Bleiben wir in Köln. Vor kurzer Zeit wurde die dortige OB-Kandidatin Henriette Reker von einem Rechtsradikalen niedergestochen – die Republik war entsetzt, die schlimmsten Vergleiche zu 1933 wurden angestellt. Dann jedoch tauchten Gerüchte auf, der Täter könnte ein V-Mann der Geheimdienste gewesen sein. Die Grünen gingen dem Gerücht nach – und erhielten eine erstaunliche Antwort (BT -Drucksache 18/6513 siehe Volkerbeck.de):

„Zu 14 c)
Die Bundesregierung ist nach sorgfältiger Abwägung zu der Auffassung gelangt, dass eine Beantwortung der Frage nicht erfolgen kann. Der Informationsanspruch des Parlaments findet eine Grenze bei geheimhaltungsbedürftigen Informationen, deren Bekanntwerden das Wohl des Bundes oder eines Landes gefährden kann.“

Nicht nur wir stören im Kampf gegen den Terror – das ganze Parlament stört dabei. Unglaublich, dass solche Sätze in diesem Land inzwischen möglich sind. Und was nicht noch alles möglich ist: jederzeit und überall kann die öffentliche Ordnung durch Polizeigewalt zum Erliegen kommen … man muss nur ein paar Informationen (Terror!) ins System einschleusen, schon läuft das Uhrwerk. Der Bund: das sind wir. Das Land: das sind wir. Ebenso: das Parlament. Welche Informationen sind das also, die vor uns geheim gehalten werden müßten, weil sie uns gefährden würden?

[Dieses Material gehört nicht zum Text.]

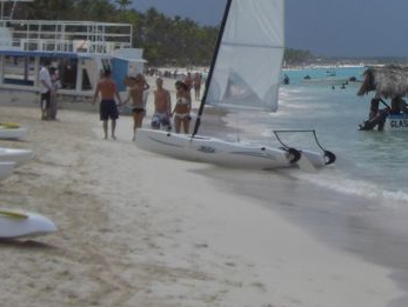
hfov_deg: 17.1
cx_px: 421
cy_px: -28
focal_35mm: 112
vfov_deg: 13.0
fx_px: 1321
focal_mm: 6.2
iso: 64
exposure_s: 1/250
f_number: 8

Wie wird wohl die Kölner Bevölkerung auf das Toben des Mobs am Bahnhof reagieren: dort hätte man gut 500 schwerbewaffnete Polizisten gebrauchen können, die aber leider in München waren um dort Menschen zu jagen, die  es vielleicht gar nicht gibt. Überhaupt: über den echten Terror (also: den in Köln) erfahren Sie so gut wie nichts in den bundesweiten Medien – dabei ist es keine Kleinigkeit, wenn das Gewaltmonopol des Staates durch bewaffnete Banden (wie in Syrien, Libyen und dem Irak) ausgehebelt wird – egal, welche Nationalität diese Banden haben.

Viel Material, sich Gedanken zu machen – Gedanken über den seltsamen Kurs dieses Landes. Aber das sollen wir nicht mehr. Wir sollen „unseren Alltag leben“ und die Welt der Politik anderen überlassen – den Geheimdiensten.

Machen wir dies – so brauchen wir keinen Putsch mehr, um ein ganz anderes Land zu bekommen.